• [COMPLETE THE FOLLOWING]:
A - From the blog post below, list each piece of work the writer says was done on the Mac.
B - Answer yes or no for each statement, based on the blog post below, and quote the words that decide it:
(i) The WillYaki trailer makes octopus balls every day on Portobello Street.
(ii) The writer got to the Apple Store before its doors were locked.
(iii) Super Duper is supported.
C - In the blog post below, copy the text from "Of course, being" to "to buy a Mac!" word for word.

+++ EXERCISE PASSAGE +++

I’ve been very busy this week helping my friend Will get his brand-spanking-new WillYaki mobile eatery business on the road. It’s come a long way since those days when we used to sell octopus balls from a cardboard stall outside the union, using a borrowed BBQ set.

There’s now two sides to the business: preparation of sushi / Japanese lunch boxes for sale in the university shop, and the WillYaki trailer, making octopus balls and so forth every day on Portobello Street.

The official opening

The logistics involved with getting that trailer to-and-from the trading site are pretty complex. In order for the business to work efficiently we need to be able to make this a one-man-job, but it weighs an absolute ton, and maneuvering in has proved to be quite tricky. It’s been a fabulous process of Kaizen (continuous improvement), as day by day we think of little adjustments that can be made to the process to make it a bit more manageable. Things like parking it at a certain angle to help with hitching up in the morning, using a car jack to support it when trying to swing the jockey wheel around so that it doesn’t hit the road when driving, moving it very early in the morning to avoid the wear on the clutch that would incurred after 8am!

It’s the same inside the trailer as well. What system works best for taking orders? How can preparation time be minimised, and health and hygiene issues be effectively addressed? It’s great fun experimenting in real life with systems that I’ve been studying in the classroom.

Time. Where does it go?

Ah, yes, it goes into painting oneself white for a halloween parties. Here’s some of the other costumes.

Macbreak – those who have a life, switch off now.

So, I finally got my mac back. I received a call 20 minutes before the store closed Sunday. You should have seen me run after that tram (I missed it, and caught a taxi. When I arrived at the Apple Store the doors were locked. I begged through the glass, they let me in).

It’s had over £530 pounds worth of work done on it, including a new optical drive, new keyboard, new screen, new OS, double the amount of RAM it had before, two new application suites.

Good thing was, I had to pay for very little of that. Hurrah for Apple Care!

I tell you what, it’s like having a new computer. It is soooooooooo fast. OK, so the RAM upgrade would have helped, but I think Leopard has a big part to play in it. You should see the speed with which it deals with Dreamweaver and Photoshop, unreal. I love it.

Of course, being an early adopter there’s a few issues (Like Skype only starting up once. A computer restart or Skype re-installation is required if you wish to open the app again!). Super Duper is not yet supported. LightRoom has limited functionality.

But overall, it’s a real case of WOWness. Spotlight is actually useable now, as is the finder, a big improvement although I wish they’d included a Pathfinder-esque drop-stack.

The word on the street is we won’t really appreciate just what a revolution Leopard is until next year when 3rd party developers have got to grips with Core animation, and the technology that makes Time Machine possible.

So, it’s exciting stuff! There never was a better time to buy a Mac!

+++ LISTED RECORDS +++

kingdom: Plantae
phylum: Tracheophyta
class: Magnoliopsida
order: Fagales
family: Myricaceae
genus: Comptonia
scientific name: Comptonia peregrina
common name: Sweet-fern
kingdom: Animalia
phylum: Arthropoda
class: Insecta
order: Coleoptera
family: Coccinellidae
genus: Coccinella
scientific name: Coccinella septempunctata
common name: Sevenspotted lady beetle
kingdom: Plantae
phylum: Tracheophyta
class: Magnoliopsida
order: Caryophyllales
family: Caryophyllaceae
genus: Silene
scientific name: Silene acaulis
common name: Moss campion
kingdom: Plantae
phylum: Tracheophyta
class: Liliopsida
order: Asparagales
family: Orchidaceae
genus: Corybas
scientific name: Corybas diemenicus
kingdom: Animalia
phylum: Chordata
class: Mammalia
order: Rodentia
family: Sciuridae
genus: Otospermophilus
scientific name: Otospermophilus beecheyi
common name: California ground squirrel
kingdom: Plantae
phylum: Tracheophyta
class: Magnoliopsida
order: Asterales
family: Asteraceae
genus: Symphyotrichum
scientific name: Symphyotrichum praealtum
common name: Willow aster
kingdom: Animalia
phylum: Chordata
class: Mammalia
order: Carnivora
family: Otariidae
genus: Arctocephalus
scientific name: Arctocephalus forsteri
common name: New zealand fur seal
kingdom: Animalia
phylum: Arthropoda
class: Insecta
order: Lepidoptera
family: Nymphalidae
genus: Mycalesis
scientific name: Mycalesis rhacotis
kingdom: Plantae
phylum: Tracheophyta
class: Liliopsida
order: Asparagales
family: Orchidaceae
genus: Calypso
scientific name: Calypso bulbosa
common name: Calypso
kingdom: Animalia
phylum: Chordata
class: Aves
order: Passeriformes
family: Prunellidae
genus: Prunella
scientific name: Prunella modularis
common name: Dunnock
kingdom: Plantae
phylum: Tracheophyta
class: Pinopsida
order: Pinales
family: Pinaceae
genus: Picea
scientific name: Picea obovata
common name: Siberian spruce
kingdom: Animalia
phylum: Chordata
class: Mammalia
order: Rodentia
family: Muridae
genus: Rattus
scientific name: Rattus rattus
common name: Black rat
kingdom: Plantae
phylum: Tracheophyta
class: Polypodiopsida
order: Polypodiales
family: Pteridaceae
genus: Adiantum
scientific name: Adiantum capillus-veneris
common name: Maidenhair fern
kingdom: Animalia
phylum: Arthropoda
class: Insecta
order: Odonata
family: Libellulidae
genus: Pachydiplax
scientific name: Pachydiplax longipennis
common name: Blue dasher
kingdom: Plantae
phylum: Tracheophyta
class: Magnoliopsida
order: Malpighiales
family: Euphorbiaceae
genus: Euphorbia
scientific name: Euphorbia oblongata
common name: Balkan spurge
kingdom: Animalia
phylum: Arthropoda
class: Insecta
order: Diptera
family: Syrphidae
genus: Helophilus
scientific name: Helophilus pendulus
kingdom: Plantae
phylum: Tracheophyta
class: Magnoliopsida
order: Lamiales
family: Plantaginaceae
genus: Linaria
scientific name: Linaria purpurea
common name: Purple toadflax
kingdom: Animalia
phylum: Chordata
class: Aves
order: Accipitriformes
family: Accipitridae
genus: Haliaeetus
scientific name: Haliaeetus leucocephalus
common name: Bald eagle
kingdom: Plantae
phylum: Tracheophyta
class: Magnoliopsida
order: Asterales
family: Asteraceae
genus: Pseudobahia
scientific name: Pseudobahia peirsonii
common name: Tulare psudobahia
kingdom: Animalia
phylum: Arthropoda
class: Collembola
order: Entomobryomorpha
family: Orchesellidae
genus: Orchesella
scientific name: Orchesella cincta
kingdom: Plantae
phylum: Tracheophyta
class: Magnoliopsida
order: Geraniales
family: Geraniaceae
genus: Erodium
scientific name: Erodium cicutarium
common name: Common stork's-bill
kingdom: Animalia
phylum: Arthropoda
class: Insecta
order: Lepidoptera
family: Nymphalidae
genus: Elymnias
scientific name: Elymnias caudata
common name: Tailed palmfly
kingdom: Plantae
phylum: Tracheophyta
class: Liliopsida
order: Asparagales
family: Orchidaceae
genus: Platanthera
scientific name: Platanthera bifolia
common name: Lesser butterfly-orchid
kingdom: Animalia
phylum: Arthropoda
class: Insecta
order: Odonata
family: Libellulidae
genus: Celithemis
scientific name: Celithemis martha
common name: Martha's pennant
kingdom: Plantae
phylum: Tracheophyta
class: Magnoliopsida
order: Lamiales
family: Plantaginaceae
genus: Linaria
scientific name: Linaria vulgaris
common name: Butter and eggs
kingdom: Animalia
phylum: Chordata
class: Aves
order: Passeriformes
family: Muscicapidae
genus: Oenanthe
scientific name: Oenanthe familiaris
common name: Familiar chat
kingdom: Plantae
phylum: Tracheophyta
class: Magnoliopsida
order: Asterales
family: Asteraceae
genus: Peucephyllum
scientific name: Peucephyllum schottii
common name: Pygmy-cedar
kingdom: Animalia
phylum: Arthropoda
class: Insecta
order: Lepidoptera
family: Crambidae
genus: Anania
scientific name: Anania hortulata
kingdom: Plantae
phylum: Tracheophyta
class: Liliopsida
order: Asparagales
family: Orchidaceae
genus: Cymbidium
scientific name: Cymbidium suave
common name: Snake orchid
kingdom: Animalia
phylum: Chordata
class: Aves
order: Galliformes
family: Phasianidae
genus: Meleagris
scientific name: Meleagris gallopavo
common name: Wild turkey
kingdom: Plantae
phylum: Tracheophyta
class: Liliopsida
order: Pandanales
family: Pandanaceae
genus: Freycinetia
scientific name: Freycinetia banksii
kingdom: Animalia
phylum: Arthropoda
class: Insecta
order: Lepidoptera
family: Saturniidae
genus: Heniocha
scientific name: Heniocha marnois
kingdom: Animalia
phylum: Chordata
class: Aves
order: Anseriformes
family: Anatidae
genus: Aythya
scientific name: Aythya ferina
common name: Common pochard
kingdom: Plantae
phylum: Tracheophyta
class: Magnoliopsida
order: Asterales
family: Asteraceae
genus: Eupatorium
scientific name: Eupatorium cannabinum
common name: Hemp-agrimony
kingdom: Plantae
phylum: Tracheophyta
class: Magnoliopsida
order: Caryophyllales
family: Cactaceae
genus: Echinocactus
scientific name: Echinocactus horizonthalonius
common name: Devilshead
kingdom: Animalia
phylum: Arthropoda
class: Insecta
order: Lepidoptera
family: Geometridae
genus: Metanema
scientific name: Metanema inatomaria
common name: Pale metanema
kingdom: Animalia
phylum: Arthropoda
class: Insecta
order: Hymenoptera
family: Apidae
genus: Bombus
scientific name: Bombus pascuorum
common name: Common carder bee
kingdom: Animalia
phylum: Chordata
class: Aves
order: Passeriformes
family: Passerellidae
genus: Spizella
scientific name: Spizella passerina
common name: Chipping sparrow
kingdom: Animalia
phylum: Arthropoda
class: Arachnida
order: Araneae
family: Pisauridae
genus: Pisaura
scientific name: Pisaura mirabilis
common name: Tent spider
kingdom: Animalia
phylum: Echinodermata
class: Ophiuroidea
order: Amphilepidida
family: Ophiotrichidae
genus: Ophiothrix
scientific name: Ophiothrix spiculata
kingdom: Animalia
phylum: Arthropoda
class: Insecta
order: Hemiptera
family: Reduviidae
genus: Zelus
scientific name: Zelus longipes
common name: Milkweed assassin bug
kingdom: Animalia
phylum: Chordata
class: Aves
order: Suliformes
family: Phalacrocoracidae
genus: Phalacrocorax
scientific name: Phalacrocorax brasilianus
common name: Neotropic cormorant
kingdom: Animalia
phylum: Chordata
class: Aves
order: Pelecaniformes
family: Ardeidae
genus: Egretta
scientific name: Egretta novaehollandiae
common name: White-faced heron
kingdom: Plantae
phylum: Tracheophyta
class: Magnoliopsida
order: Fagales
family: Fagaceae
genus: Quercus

+++

• [TASK-BY-TASK OUTPUTS]:
A -
- A new optical drive
- A new keyboard
- A new screen
- A new OS
- Double the amount of RAM it had before
- Two new application suites

B -
(i) Yes: "the WillYaki trailer, making octopus balls and so forth every day on Portobello Street"
(ii) No: "When I arrived at the Apple Store the doors were locked."
(iii) No: "Super Duper is not yet supported."

C -
Of course, being an early adopter there’s a few issues (Like Skype only starting up once. A computer restart or Skype re-installation is required if you wish to open the app again!). Super Duper is not yet supported. LightRoom has limited functionality.

But overall, it’s a real case of WOWness. Spotlight is actually useable now, as is the finder, a big improvement although I wish they’d included a Pathfinder-esque drop-stack.

The word on the street is we won’t really appreciate just what a revolution Leopard is until next year when 3rd party developers have got to grips with Core animation, and the technology that makes Time Machine possible.

So, it’s exciting stuff! There never was a better time to buy a Mac!